Jeff Gold’s inaugural lecture is well worth watching. The conundrum he refers to in the title is ‘a position where a nominated leader is expected to be a leader while power and influence are significantly distributed throughout and between organisations.’ These ideas of distributed leadership are becoming increasingly accepted as the new reality of many organizations. Jeff offers hope and help to those people expected to lead and floundering around to work out exactly what that means. He argues that leaders need to become ‘hands-on’ and ‘heads-in’, which is essentially, if I have understood his piece, active facilitators of learning and change. Jeff Gold is co-editor of The Gower Handbook of Leadership and Management Development
I like to make sure we balance stories about success and failure in the blog, so that it doesn’t simply become a digital Cassandra. But there are very useful articles out there on the causes of project failure and Howard Hills research report 33 Reasons Why e-Learning Project Fail is a case in point. I recommend it to trainers and e-learning developers alike. Although it’s ostensibly about project failure there is a raft of pragmatic (and rigorous) advice to ensure project success, so it’s not all doom and gloom. Howard Hills is author of Team-Based Learning and Individual Preferences in e-Learning
Sadly, in a number of companies, there is still something of a gap between the rhetoric around developing employees and the reality.

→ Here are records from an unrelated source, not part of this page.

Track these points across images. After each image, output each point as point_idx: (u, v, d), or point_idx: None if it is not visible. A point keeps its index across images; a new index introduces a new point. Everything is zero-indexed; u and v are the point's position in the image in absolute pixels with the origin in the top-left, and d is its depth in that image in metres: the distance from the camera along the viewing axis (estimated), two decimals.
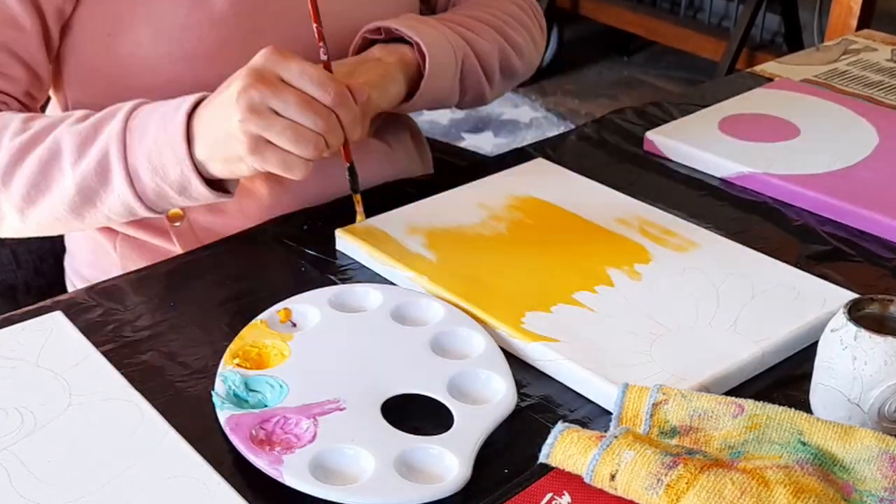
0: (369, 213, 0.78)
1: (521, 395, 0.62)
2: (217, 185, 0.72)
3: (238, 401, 0.58)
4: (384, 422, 0.57)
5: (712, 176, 0.90)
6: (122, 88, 0.77)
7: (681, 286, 0.70)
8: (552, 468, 0.54)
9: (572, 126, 1.57)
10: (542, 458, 0.54)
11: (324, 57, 0.71)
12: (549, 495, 0.53)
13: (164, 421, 0.58)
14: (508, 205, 0.80)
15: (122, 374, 0.62)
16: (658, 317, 0.66)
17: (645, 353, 0.63)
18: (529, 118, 2.77)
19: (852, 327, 0.55)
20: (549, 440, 0.54)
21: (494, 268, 0.72)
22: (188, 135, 0.69)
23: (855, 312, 0.57)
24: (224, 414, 0.57)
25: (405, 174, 0.91)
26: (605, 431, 0.55)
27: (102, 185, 0.71)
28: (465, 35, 0.86)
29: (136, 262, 0.83)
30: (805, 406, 0.58)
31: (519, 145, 0.98)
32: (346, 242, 0.76)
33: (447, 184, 0.85)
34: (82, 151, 0.71)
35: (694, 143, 0.92)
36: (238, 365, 0.61)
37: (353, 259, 0.76)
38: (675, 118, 0.99)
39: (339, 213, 0.80)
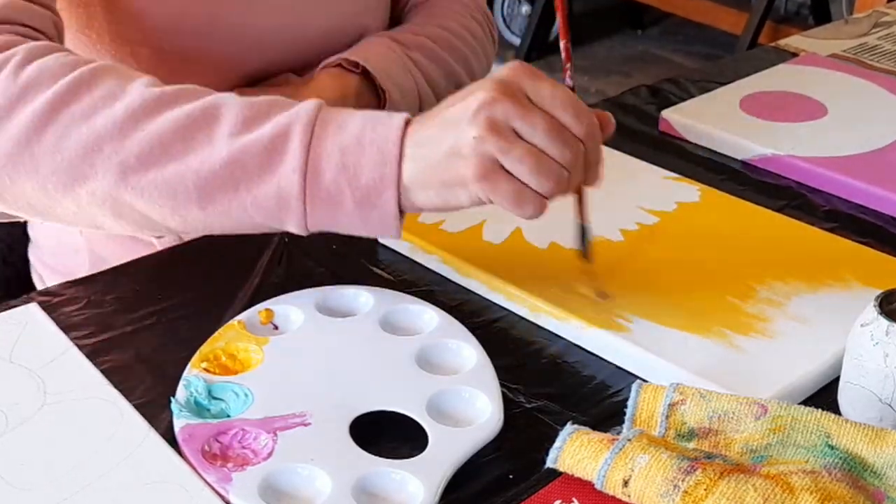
0: None
1: (528, 396, 0.61)
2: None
3: (198, 409, 0.58)
4: (350, 441, 0.55)
5: (733, 158, 0.89)
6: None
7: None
8: (560, 473, 0.53)
9: None
10: (549, 463, 0.53)
11: (570, 83, 0.65)
12: (557, 503, 0.52)
13: (145, 422, 0.57)
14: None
15: (100, 371, 0.61)
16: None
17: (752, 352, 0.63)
18: None
19: (884, 322, 0.55)
20: (558, 443, 0.53)
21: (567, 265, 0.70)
22: (401, 147, 0.60)
23: (887, 306, 0.56)
24: (179, 423, 0.56)
25: None
26: (618, 434, 0.54)
27: (264, 168, 0.60)
28: (423, 66, 0.87)
29: (106, 252, 0.82)
30: (833, 407, 0.58)
31: None
32: (408, 244, 0.74)
33: None
34: (250, 124, 0.61)
35: (713, 122, 0.92)
36: (205, 369, 0.60)
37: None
38: (692, 96, 0.99)
39: None
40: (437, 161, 0.59)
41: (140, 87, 0.62)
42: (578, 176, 0.61)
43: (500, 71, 0.61)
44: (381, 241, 0.76)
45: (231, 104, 0.62)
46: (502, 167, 0.58)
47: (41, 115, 0.61)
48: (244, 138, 0.60)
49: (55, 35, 0.70)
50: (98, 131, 0.60)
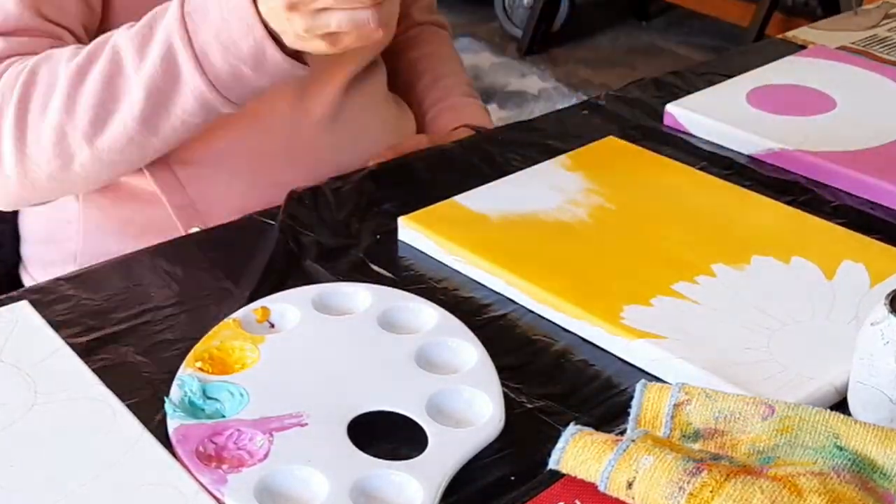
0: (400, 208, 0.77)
1: (529, 395, 0.61)
2: (292, 56, 0.73)
3: (193, 409, 0.58)
4: (348, 441, 0.55)
5: (740, 153, 0.89)
6: None
7: (789, 276, 0.69)
8: (563, 475, 0.53)
9: (585, 98, 1.56)
10: (551, 464, 0.53)
11: None
12: None
13: (138, 422, 0.57)
14: (586, 188, 0.80)
15: (93, 370, 0.61)
16: (769, 310, 0.66)
17: (763, 349, 0.62)
18: (538, 89, 2.76)
19: (895, 320, 0.55)
20: (560, 444, 0.53)
21: (580, 257, 0.71)
22: (255, 5, 0.70)
23: None
24: (173, 423, 0.56)
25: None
26: (622, 434, 0.54)
27: (172, 83, 0.72)
28: None
29: (101, 243, 0.83)
30: (842, 407, 0.58)
31: (526, 118, 0.97)
32: (409, 231, 0.75)
33: (458, 160, 0.84)
34: (142, 52, 0.72)
35: (719, 116, 0.91)
36: (200, 369, 0.60)
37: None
38: (698, 89, 0.98)
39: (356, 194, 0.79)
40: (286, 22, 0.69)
41: (64, 67, 0.73)
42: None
43: None
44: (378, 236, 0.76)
45: (125, 42, 0.72)
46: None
47: (15, 126, 0.74)
48: (145, 68, 0.72)
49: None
50: (53, 122, 0.73)
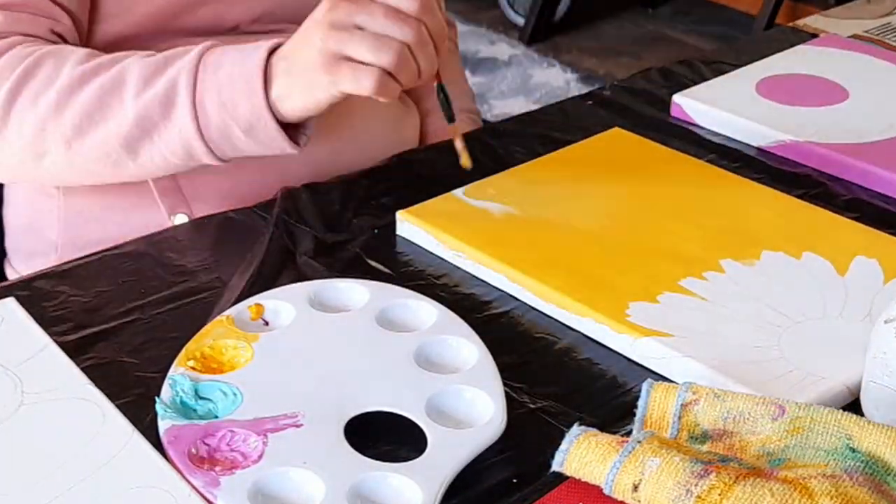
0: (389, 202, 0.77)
1: (532, 395, 0.61)
2: (288, 132, 0.75)
3: (185, 409, 0.57)
4: (345, 443, 0.55)
5: (749, 145, 0.89)
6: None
7: (800, 272, 0.69)
8: (567, 477, 0.53)
9: (589, 88, 1.56)
10: (555, 466, 0.53)
11: None
12: None
13: (129, 423, 0.57)
14: (592, 183, 0.79)
15: (81, 369, 0.61)
16: (780, 307, 0.66)
17: (773, 347, 0.62)
18: (541, 79, 2.76)
19: None
20: (564, 446, 0.53)
21: (584, 253, 0.71)
22: (266, 73, 0.73)
23: None
24: (164, 424, 0.56)
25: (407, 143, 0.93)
26: (627, 436, 0.54)
27: (164, 117, 0.74)
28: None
29: (82, 229, 0.84)
30: (855, 407, 0.58)
31: (528, 109, 0.98)
32: (408, 226, 0.75)
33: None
34: (148, 82, 0.74)
35: (728, 107, 0.91)
36: (192, 368, 0.60)
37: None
38: (706, 79, 0.98)
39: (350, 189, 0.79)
40: (296, 70, 0.72)
41: (70, 68, 0.75)
42: (427, 52, 0.71)
43: None
44: (377, 231, 0.76)
45: (135, 66, 0.75)
46: (348, 58, 0.70)
47: (2, 107, 0.75)
48: (145, 95, 0.74)
49: (50, 38, 0.79)
50: (41, 114, 0.75)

Stuart Emmett’s refreshing article on the subject, ‘Learning in Companies’, offers you a mirror to hold up to your own organization’s performance in this area. Stuart Emmett is co-author of The Relationship-Driven Supply Chain.
One of the great aspects of the Internet are all the tools that you can access, often free of charge, that can provide a super starting point for more detailed reading or research. Have a look at ‘Questions to Assess the Psychological Contract’ on the Clutterbuck Associates website. For anyone struggling to articulate what they want from their work (or for employers struggling to understand their relationship with their employees), this offers a useful icebreaker to the process. David Clutterbuck is editor of The Situational Mentor and co-author of the forthcoming Working Without Goals.